Novartis, of Basel, Switzerland, will work toward developing one or more compounds for inflammatory diseases. A mitogen-activated protein kinase, p38, regulates the biosynthesis of cytokines that promote inflammation. Additional payments to investors in privately held Triad are possible for each new indication.
Coutts said a couple of molecules could soon become clinical candidates; Novartis next must complete GLP toxicity studies.
"We had gone through the typical in vitro studies," he said, "and had several potent molecules isolated against the cloned and expressed target."

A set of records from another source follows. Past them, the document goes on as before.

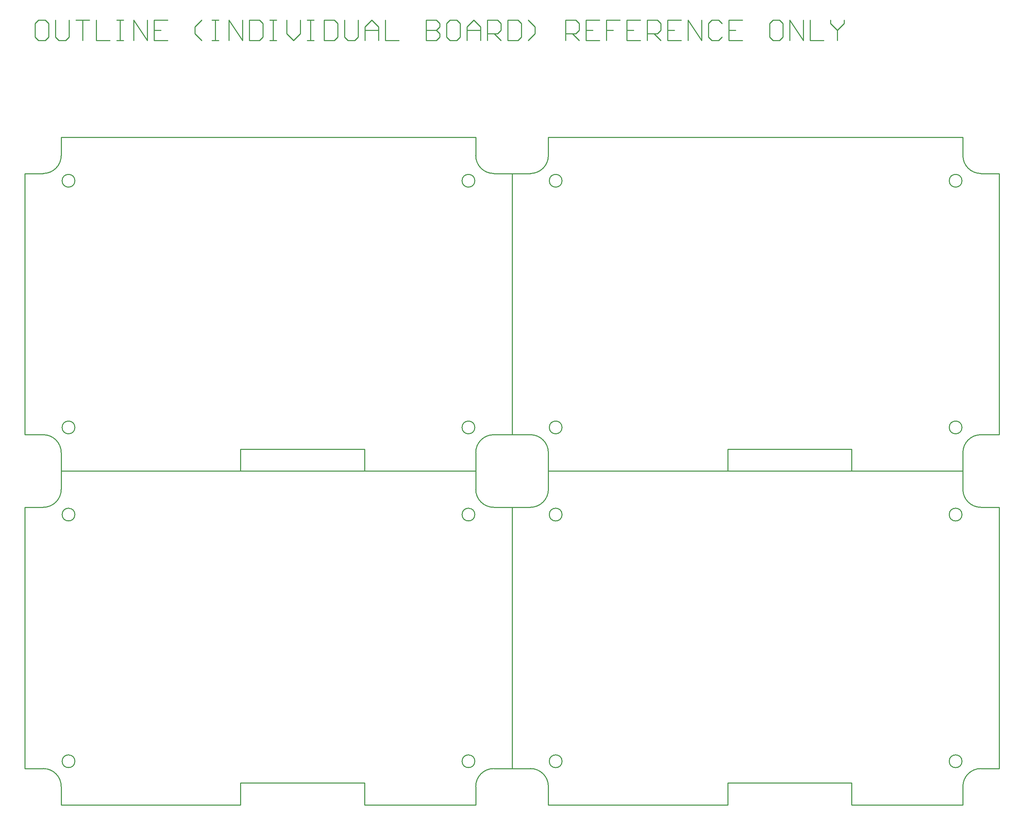
<source format=gm1>
G04*
G04 #@! TF.GenerationSoftware,Altium Limited,Altium Designer,19.0.8 (182)*
G04*
G04 Layer_Color=16711935*
%FSLAX25Y25*%
%MOIN*%
G70*
G01*
G75*
%ADD62C,0.01000*%
D62*
X39997Y789993D02*
X33332D01*
X30000Y786661D01*
Y773332D01*
X33332Y770000D01*
X39997D01*
X43329Y773332D01*
Y786661D01*
X39997Y789993D01*
X49994D02*
Y773332D01*
X53326Y770000D01*
X59990D01*
X63323Y773332D01*
Y789993D01*
X69987D02*
X83316D01*
X76652D01*
Y770000D01*
X89981Y789993D02*
Y770000D01*
X103310D01*
X109974Y789993D02*
X116639D01*
X113306D01*
Y770000D01*
X109974D01*
X116639D01*
X126635D02*
Y789993D01*
X139964Y770000D01*
Y789993D01*
X159958D02*
X146629D01*
Y770000D01*
X159958D01*
X146629Y779997D02*
X153294D01*
X193281Y770000D02*
X186616Y776664D01*
Y783329D01*
X193281Y789993D01*
X203277D02*
X209942D01*
X206610D01*
Y770000D01*
X203277D01*
X209942D01*
X219939D02*
Y789993D01*
X233268Y770000D01*
Y789993D01*
X239932D02*
Y770000D01*
X249929D01*
X253261Y773332D01*
Y786661D01*
X249929Y789993D01*
X239932D01*
X259926D02*
X266590D01*
X263258D01*
Y770000D01*
X259926D01*
X266590D01*
X276587Y789993D02*
Y776664D01*
X283252Y770000D01*
X289916Y776664D01*
Y789993D01*
X296581D02*
X303245D01*
X299913D01*
Y770000D01*
X296581D01*
X303245D01*
X313242Y789993D02*
Y770000D01*
X323239D01*
X326571Y773332D01*
Y786661D01*
X323239Y789993D01*
X313242D01*
X333235D02*
Y773332D01*
X336568Y770000D01*
X343232D01*
X346564Y773332D01*
Y789993D01*
X353229Y770000D02*
Y783329D01*
X359893Y789993D01*
X366558Y783329D01*
Y770000D01*
Y779997D01*
X353229D01*
X373222Y789993D02*
Y770000D01*
X386551D01*
X413209Y789993D02*
Y770000D01*
X423206D01*
X426539Y773332D01*
Y776664D01*
X423206Y779997D01*
X413209D01*
X423206D01*
X426539Y783329D01*
Y786661D01*
X423206Y789993D01*
X413209D01*
X443200D02*
X436535D01*
X433203Y786661D01*
Y773332D01*
X436535Y770000D01*
X443200D01*
X446532Y773332D01*
Y786661D01*
X443200Y789993D01*
X453197Y770000D02*
Y783329D01*
X459861Y789993D01*
X466526Y783329D01*
Y770000D01*
Y779997D01*
X453197D01*
X473190Y770000D02*
Y789993D01*
X483187D01*
X486519Y786661D01*
Y779997D01*
X483187Y776664D01*
X473190D01*
X479855D02*
X486519Y770000D01*
X493184Y789993D02*
Y770000D01*
X503180D01*
X506513Y773332D01*
Y786661D01*
X503180Y789993D01*
X493184D01*
X513177Y770000D02*
X519842Y776664D01*
Y783329D01*
X513177Y789993D01*
X549832Y770000D02*
Y789993D01*
X559829D01*
X563161Y786661D01*
Y779997D01*
X559829Y776664D01*
X549832D01*
X556496D02*
X563161Y770000D01*
X583155Y789993D02*
X569826D01*
Y770000D01*
X583155D01*
X569826Y779997D02*
X576490D01*
X603148Y789993D02*
X589819D01*
Y779997D01*
X596484D01*
X589819D01*
Y770000D01*
X623142Y789993D02*
X609813D01*
Y770000D01*
X623142D01*
X609813Y779997D02*
X616477D01*
X629806Y770000D02*
Y789993D01*
X639803D01*
X643135Y786661D01*
Y779997D01*
X639803Y776664D01*
X629806D01*
X636471D02*
X643135Y770000D01*
X663129Y789993D02*
X649800D01*
Y770000D01*
X663129D01*
X649800Y779997D02*
X656464D01*
X669793Y770000D02*
Y789993D01*
X683122Y770000D01*
Y789993D01*
X703116Y786661D02*
X699784Y789993D01*
X693119D01*
X689787Y786661D01*
Y773332D01*
X693119Y770000D01*
X699784D01*
X703116Y773332D01*
X723109Y789993D02*
X709780D01*
Y770000D01*
X723109D01*
X709780Y779997D02*
X716445D01*
X759764Y789993D02*
X753100D01*
X749767Y786661D01*
Y773332D01*
X753100Y770000D01*
X759764D01*
X763096Y773332D01*
Y786661D01*
X759764Y789993D01*
X769761Y770000D02*
Y789993D01*
X783090Y770000D01*
Y789993D01*
X789754D02*
Y770000D01*
X803084D01*
X809748Y789993D02*
Y786661D01*
X816413Y779997D01*
X823077Y786661D01*
Y789993D01*
X816413Y779997D02*
Y770000D01*
X68994Y62757D02*
G03*
X68994Y62757I-6250J0D01*
G01*
X460993Y304756D02*
G03*
X460993Y304756I-6250J0D01*
G01*
X37993Y311902D02*
G03*
X55598Y329506I0J17604D01*
G01*
X461889D02*
G03*
X479494Y311902I17604J0D01*
G01*
Y55611D02*
G03*
X461889Y38006I0J-17604D01*
G01*
X55598D02*
G03*
X37993Y55611I-17604J0D01*
G01*
X68994Y304756D02*
G03*
X68994Y304756I-6250J0D01*
G01*
X460993Y62757D02*
G03*
X460993Y62757I-6250J0D01*
G01*
X55611Y20000D02*
X231286D01*
X352799Y20013D02*
X461889D01*
X352786Y20000D02*
Y41500D01*
X231286D02*
X352786D01*
X231286Y20000D02*
Y41500D01*
X55598Y329506D02*
Y347500D01*
X461889Y329506D02*
Y347500D01*
X479494Y311902D02*
X497487D01*
Y55611D02*
Y311902D01*
X479494Y55611D02*
X497487D01*
X461889Y20013D02*
Y38006D01*
X55598Y20013D02*
Y38006D01*
X20000Y55611D02*
X37993D01*
X20000D02*
Y311902D01*
X37993D01*
X55598Y347500D02*
X461889D01*
X546481Y62757D02*
G03*
X546481Y62757I-6250J0D01*
G01*
X938480Y304756D02*
G03*
X938480Y304756I-6250J0D01*
G01*
X515481Y311902D02*
G03*
X533085Y329506I0J17604D01*
G01*
X939376D02*
G03*
X956981Y311902I17604J0D01*
G01*
Y55611D02*
G03*
X939376Y38006I0J-17604D01*
G01*
X533085D02*
G03*
X515481Y55611I-17604J0D01*
G01*
X546481Y304756D02*
G03*
X546481Y304756I-6250J0D01*
G01*
X938480Y62757D02*
G03*
X938480Y62757I-6250J0D01*
G01*
X533098Y20000D02*
X708773D01*
X830286Y20013D02*
X939376D01*
X830273Y20000D02*
Y41500D01*
X708773D02*
X830273D01*
X708773Y20000D02*
Y41500D01*
X533085Y329506D02*
Y347500D01*
X939376Y329506D02*
Y347500D01*
X956981Y311902D02*
X974974D01*
Y55611D02*
Y311902D01*
X956981Y55611D02*
X974974D01*
X939376Y20013D02*
Y38006D01*
X533085Y20013D02*
Y38006D01*
X497487Y55611D02*
X515481D01*
X497487D02*
Y311902D01*
X515481D01*
X533085Y347500D02*
X939376D01*
X68994Y390244D02*
G03*
X68994Y390244I-6250J0D01*
G01*
X460993Y632243D02*
G03*
X460993Y632243I-6250J0D01*
G01*
X37993Y639389D02*
G03*
X55598Y656993I0J17604D01*
G01*
X461889D02*
G03*
X479494Y639389I17604J0D01*
G01*
Y383098D02*
G03*
X461889Y365493I0J-17604D01*
G01*
X55598D02*
G03*
X37993Y383098I-17604J0D01*
G01*
X68994Y632243D02*
G03*
X68994Y632243I-6250J0D01*
G01*
X460993Y390244D02*
G03*
X460993Y390244I-6250J0D01*
G01*
X55611Y347487D02*
X231286D01*
X352799Y347500D02*
X461889D01*
X352786Y347487D02*
Y368987D01*
X231286D02*
X352786D01*
X231286Y347487D02*
Y368987D01*
X55598Y656993D02*
Y674987D01*
X461889Y656993D02*
Y674987D01*
X479494Y639389D02*
X497487D01*
Y383098D02*
Y639389D01*
X479494Y383098D02*
X497487D01*
X461889Y347500D02*
Y365493D01*
X55598Y347500D02*
Y365493D01*
X20000Y383098D02*
X37993D01*
X20000D02*
Y639389D01*
X37993D01*
X55598Y674987D02*
X461889D01*
X546481Y390244D02*
G03*
X546481Y390244I-6250J0D01*
G01*
X938480Y632243D02*
G03*
X938480Y632243I-6250J0D01*
G01*
X515481Y639389D02*
G03*
X533085Y656993I0J17604D01*
G01*
X939376D02*
G03*
X956981Y639389I17604J0D01*
G01*
Y383098D02*
G03*
X939376Y365493I0J-17604D01*
G01*
X533085D02*
G03*
X515481Y383098I-17604J0D01*
G01*
X546481Y632243D02*
G03*
X546481Y632243I-6250J0D01*
G01*
X938480Y390244D02*
G03*
X938480Y390244I-6250J0D01*
G01*
X533098Y347487D02*
X708773D01*
X830286Y347500D02*
X939376D01*
X830273Y347487D02*
Y368987D01*
X708773D02*
X830273D01*
X708773Y347487D02*
Y368987D01*
X533085Y656993D02*
Y674987D01*
X939376Y656993D02*
Y674987D01*
X956981Y639389D02*
X974974D01*
Y383098D02*
Y639389D01*
X956981Y383098D02*
X974974D01*
X939376Y347500D02*
Y365493D01*
X533085Y347500D02*
Y365493D01*
X497487Y383098D02*
X515481D01*
X497487D02*
Y639389D01*
X515481D01*
X533085Y674987D02*
X939376D01*
M02*

</source>
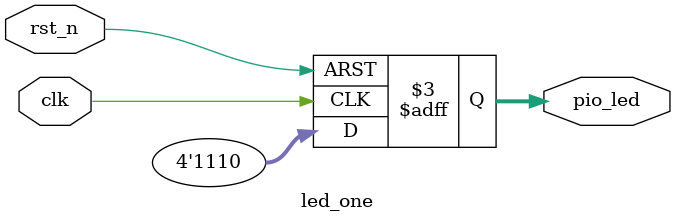
<source format=v>
module led_one(clk, rst_n, pio_led);

	input clk, rst_n;
	
	output reg [3:0] pio_led;

	always @ (posedge clk or negedge rst_n)
		begin
			if (!rst_n)
				begin
					pio_led <= 4'b1111;
				end
			else
				pio_led <= 4'b1110;
		end	

endmodule

</source>
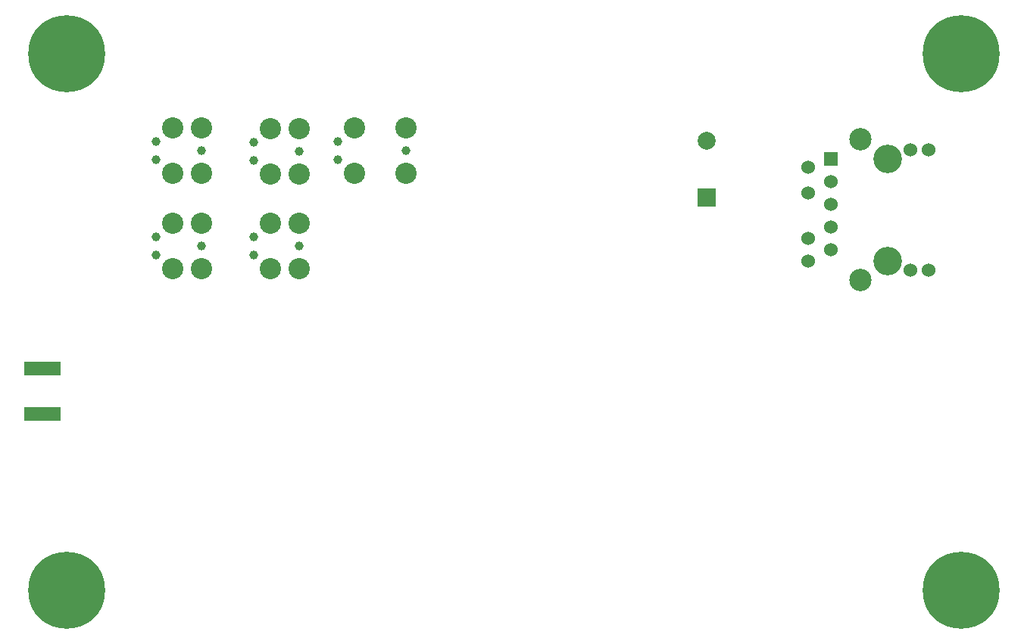
<source format=gbr>
%TF.GenerationSoftware,KiCad,Pcbnew,(5.99.0-13288-g9941a52e75)*%
%TF.CreationDate,2021-11-14T22:54:01-05:00*%
%TF.ProjectId,davis-receiver-kc6,64617669-732d-4726-9563-65697665722d,rev?*%
%TF.SameCoordinates,Original*%
%TF.FileFunction,Soldermask,Bot*%
%TF.FilePolarity,Negative*%
%FSLAX46Y46*%
G04 Gerber Fmt 4.6, Leading zero omitted, Abs format (unit mm)*
G04 Created by KiCad (PCBNEW (5.99.0-13288-g9941a52e75)) date 2021-11-14 22:54:01*
%MOMM*%
%LPD*%
G01*
G04 APERTURE LIST*
%ADD10C,8.600000*%
%ADD11C,0.900000*%
%ADD12C,0.991000*%
%ADD13C,2.374900*%
%ADD14R,4.060000X1.520000*%
%ADD15R,2.000000X2.000000*%
%ADD16C,2.000000*%
%ADD17C,3.200000*%
%ADD18R,1.524000X1.524000*%
%ADD19C,1.524000*%
%ADD20C,2.500000*%
G04 APERTURE END LIST*
D10*
%TO.C,H3*%
X122000000Y-22000000D03*
D11*
X122000000Y-25225000D03*
X125225000Y-22000000D03*
X124280419Y-24280419D03*
X124280419Y-19719581D03*
X119719581Y-24280419D03*
X119719581Y-19719581D03*
X118775000Y-22000000D03*
X122000000Y-18775000D03*
%TD*%
%TO.C,H2*%
X22000000Y-78775000D03*
D10*
X22000000Y-82000000D03*
D11*
X25225000Y-82000000D03*
X18775000Y-82000000D03*
X24280419Y-84280419D03*
X22000000Y-85225000D03*
X24280419Y-79719581D03*
X19719581Y-79719581D03*
X19719581Y-84280419D03*
%TD*%
D12*
%TO.C,J3*%
X59877400Y-32790800D03*
X52257400Y-31775800D03*
X52257400Y-33805800D03*
D13*
X54162400Y-35330800D03*
X59877400Y-35330800D03*
X59877400Y-30250800D03*
X54162400Y-30250800D03*
%TD*%
%TO.C,J6*%
X44781900Y-40931500D03*
X44781900Y-46011500D03*
D12*
X42876900Y-42456500D03*
X42876900Y-44486500D03*
D13*
X47956900Y-46011500D03*
X47956900Y-40931500D03*
D12*
X47956900Y-43471500D03*
%TD*%
D13*
%TO.C,J4*%
X37030100Y-35343500D03*
X37030100Y-30263500D03*
D12*
X31950100Y-31788500D03*
D13*
X33855100Y-30263500D03*
X33855100Y-35343500D03*
D12*
X37030100Y-32803500D03*
X31950100Y-33818500D03*
%TD*%
D13*
%TO.C,J5*%
X44777100Y-30327000D03*
D12*
X42872100Y-31852000D03*
X47952100Y-32867000D03*
X42872100Y-33882000D03*
D13*
X44777100Y-35407000D03*
X47952100Y-35407000D03*
X47952100Y-30327000D03*
%TD*%
D14*
%TO.C,J1*%
X19280580Y-57238040D03*
X19280580Y-62318040D03*
%TD*%
D15*
%TO.C,SW1*%
X93481600Y-38073600D03*
D16*
X93481600Y-31673600D03*
%TD*%
D17*
%TO.C,J2*%
X113763500Y-45157800D03*
X113763500Y-33727800D03*
D18*
X107413500Y-33702800D03*
D19*
X104873500Y-34702800D03*
X107413500Y-36252800D03*
X104873500Y-37512800D03*
X107413500Y-38802800D03*
X107413500Y-41342800D03*
X104873500Y-42592800D03*
X107413500Y-43882800D03*
X104873500Y-45132800D03*
X116303500Y-32717800D03*
X118333500Y-32717800D03*
X116303500Y-46167800D03*
X118333500Y-46167800D03*
D20*
X110713500Y-47317800D03*
X110713500Y-31567800D03*
%TD*%
D12*
%TO.C,J7*%
X31954900Y-44499200D03*
X31954900Y-42469200D03*
D13*
X37034900Y-40944200D03*
X33859900Y-40944200D03*
X37034900Y-46024200D03*
X33859900Y-46024200D03*
D12*
X37034900Y-43484200D03*
%TD*%
D11*
%TO.C,H4*%
X22000000Y-25225000D03*
X22000000Y-18775000D03*
X19719581Y-24280419D03*
X24280419Y-19719581D03*
D10*
X22000000Y-22000000D03*
D11*
X18775000Y-22000000D03*
X24280419Y-24280419D03*
X19719581Y-19719581D03*
X25225000Y-22000000D03*
%TD*%
%TO.C,H1*%
X119719581Y-84280419D03*
X119719581Y-79719581D03*
X122000000Y-85225000D03*
X118775000Y-82000000D03*
X124280419Y-79719581D03*
X124280419Y-84280419D03*
X122000000Y-78775000D03*
X125225000Y-82000000D03*
D10*
X122000000Y-82000000D03*
%TD*%
M02*

</source>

In mouse models, lipo-polysaccharide was injected to activate the p38 target in order to evaluate the rodents' ensuing levels of TNF-alpha. Triad's molecules then were shown to inhibit such activity, and exhibited long half-lives. Later rat studies showed that use of one molecule halted an arthritis reaction "in its tracks," Coutts said.
Pharmaceutical interest began to climb, and Novartis stood out among potential buyers. That company previously researched p38 kinases, Coutts said, and made sense as a partner, given its kinase history in general.
In February, Triad decided to halt operations. Within a month, nearly all its 45-plus employees were let go with severance packages and insurance coverage. Coutts said Triad also was careful to settle all debt and other obligations in order to package and sell its assets more efficiently.
"That's partly why the diligence took so long," Coutts said. "Novartis was exceedingly careful in looking at our books and the fact that we had taken care of all our obligations."
Founded by four former employees of La Jolla Pharmaceutical Co., of San Diego, Triad opened shop five years ago with initial funding of $12.5 million in its first financing round. Less than two years later, the company raised $30 million in its second round of financing. A third round closed late last year, increasing the total private funding in the company to $59.7 million. (See BioWorld Today, July 6, 1999, and Jan. 5, 2001.)
Almost exactly two years ago, Triad partnered with Schering-Plough Corp., of Kenilworth, N.J., to discover antifungal compounds. (See BioWorld Today, Dec. 11, 2002.)
Coutts said he is continuing to try to sell intellectual property related to the use of nuclear magnetic resonance in drug discovery. Of his fellow founders, one has moved into academia, another has become involved with the Chinese pharmaceutical market, and the last is scouting for new work. Coutts himself plans to get into consulting.
"I feel like I've learned a lot through the process," he said, "and have something worthwhile to sell."
Triad's investors include Skyline Ventures, of Palo Alto, Calif.; CSFB Private Equity, of New York; Genechem Technologies Venture Fund, of Montreal; H&Q Venture Partners, of Boston; J&J Development Corp., of New Brunswick, N.J.; International Biomedicine Holdings, of New York; and Invus.